Most of the online betting firms are based outside the U.S. because the legal status of gambling there is so murky.
The bosses of two large firms were arrested while visiting America recently.
Now Congress has made the situation brutally clear. They’ve made it illegal for banks or credit card companies to process online bets.
If the bill becomes law, it’ll be game over for Internet betting- says analyst John Heaton.
JOHN HEATON: It’s been proved in the past that prohibition doesn’t work but I think in the short term, this cutting off of the funds is going to be a very effective measure stopping people betting from the States into European and Caribbean betting operations.
This is a disaster for most of the online gambling firms.
PartyGaming, the biggest, gets 78% of its revenue from American bettors, and the U.S. won’t benefit from the ban either – claims Ken Whitener of EOG.com, prohibition isn’t going to stop Americans from making wagers.
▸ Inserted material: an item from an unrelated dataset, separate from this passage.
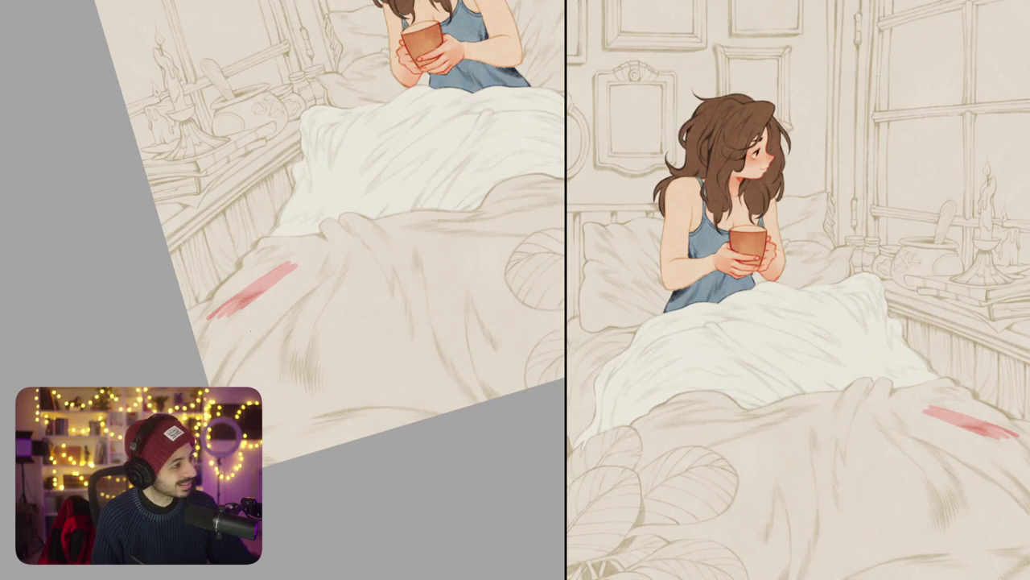
key("ctrl+z")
KEN WHITENER: I think it’s going to cause a lot of gamblers to go back to the archaic method meeting “Dino” or ” Benny the Bullet” on the street corner and doing business with illegal bookmakers.
But for now the biggest losers are British investors who piled into online betting company stock. They were banking on big profits from the U.S.
It looks like that gamble has not paid off.
In London, this is Stephen Beard for Marketplace.